I stopped short. ‘You shot me in Iliaz.’
‘I did.’ Rahim kept walking, apparently satisfied now that we were such old friends with a history of gunpowder and near death between us. ‘Although, luckily for us, it looks like I didn’t do an especially good job of it. So here’s hoping you can forgive me and we can start over.’
He knew. He’d seen me in Iliaz, which meant he knew who I was. He knew I wasn’t just a Demdji from the Last County.
Rahim realised I wasn’t following him any more. He stopped, too, turning back to face me. ‘I had my suspicions as soon as I saw you at court that day. But I wasn’t sure until my brother’s charming wife decided to … expose you a little.’ He looked embarrassed saying it, at least. But I still felt the heat of the old humiliation prickle across my skin. ‘I knew as soon as I saw the scar on your hip.’
‘So why am I walking to a council meeting with you instead of hanging by my ankles in a cell telling your father all the secrets of the Rebellion?’
‘We hang people by the wrists now instead of the ankles,’ Rahim said. ‘Keeps prisoners more lucid if all the blood doesn’t rush to their head.’ I couldn’t tell if he was joking.
‘You don’t have much of a way with words, anyone ever tell you that?’
‘That’s why I’m a soldier, not a politician. Or I used to be.’ Rahim drummed his fingers across the sword on his belt. ‘My father and I aren’t on the best of terms.’
‘And selling out the Blue-Eyed Bandit to him wouldn’t put you back in his good graces?’ I asked.

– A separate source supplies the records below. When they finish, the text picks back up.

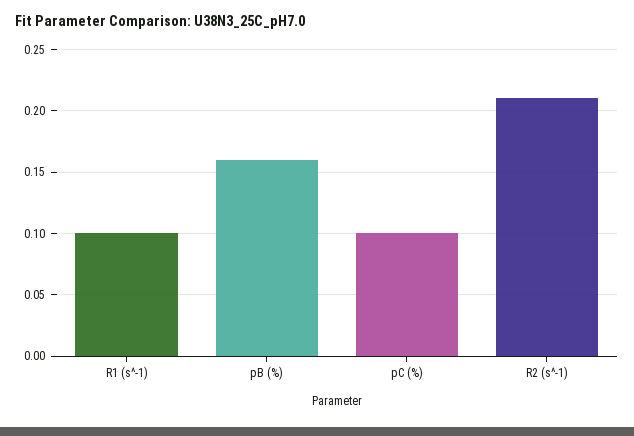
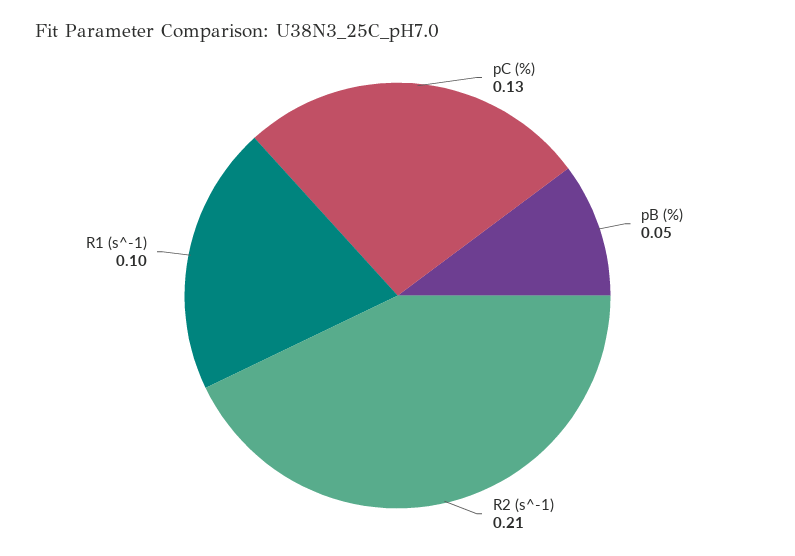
  {
    "R1 (s^-1)": 0.1,
-   "pB (%)": 0.16,
+   "pB (%)": 0.05,
-   "pC (%)": 0.1,
+   "pC (%)": 0.13,
    "R2 (s^-1)": 0.21
  }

‘My father doesn’t have any good graces. He’s just very good at pretending he does when it suits him. Which puts you and me on the interesting same side of hating my father.’
I watched him carefully. This had to be a trick. Some ploy of the Sultan’s. Only I was at his mercy. He didn’t need to send me a fake traitor; he could just order me to tell him everything I knew about the Rebellion. You’re lying to me. I tried it out, but it wouldn’t get past my tongue. He wasn’t lying. But he wasn’t telling the whole truth, either.
‘What is it you want? From us being on the same side, that is.’
‘A new dawn.’ Rahim flicked one of the tracts that had fallen from the sky out at me between his fingers. It was creased from the pocket of his uniform. ‘A new desert.’